::: РАСПОЗНАННЫЙ ТЕКСТ

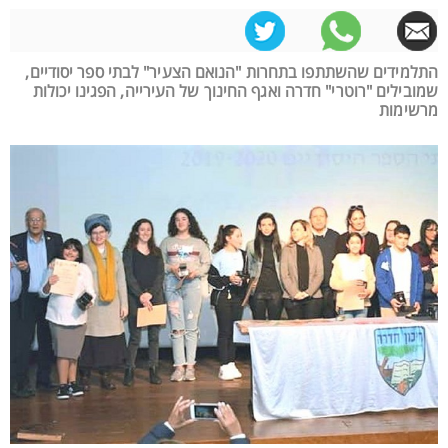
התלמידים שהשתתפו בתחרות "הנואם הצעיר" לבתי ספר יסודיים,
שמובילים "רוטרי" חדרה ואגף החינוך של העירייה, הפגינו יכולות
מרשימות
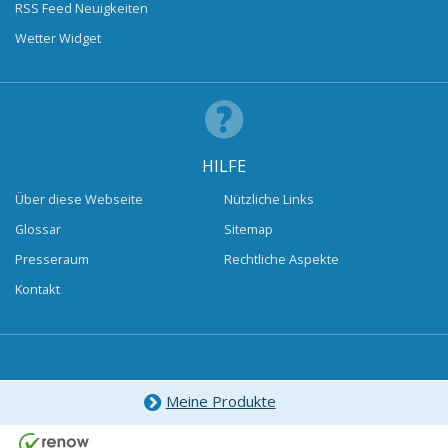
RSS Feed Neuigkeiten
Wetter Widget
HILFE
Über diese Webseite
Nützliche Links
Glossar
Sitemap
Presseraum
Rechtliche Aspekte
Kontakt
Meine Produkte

::::::

__ЗАДАНИЕ__:
Выведите без изменений все строки текста из приведённого выше списка. Изображения в ответ не включайте.

__РЕШЕНИЕ__:
התלמידים שהשתתפו בתחרות "הנואם הצעיר" לבתי ספר יסודיים,
שמובילים "רוטרי" חדרה ואגף החינוך של העירייה, הפגינו יכולות
מרשימות
RSS Feed Neuigkeiten
Wetter Widget
HILFE
Über diese Webseite
Nützliche Links
Glossar
Sitemap
Presseraum
Rechtliche Aspekte
Kontakt
Meine Produkte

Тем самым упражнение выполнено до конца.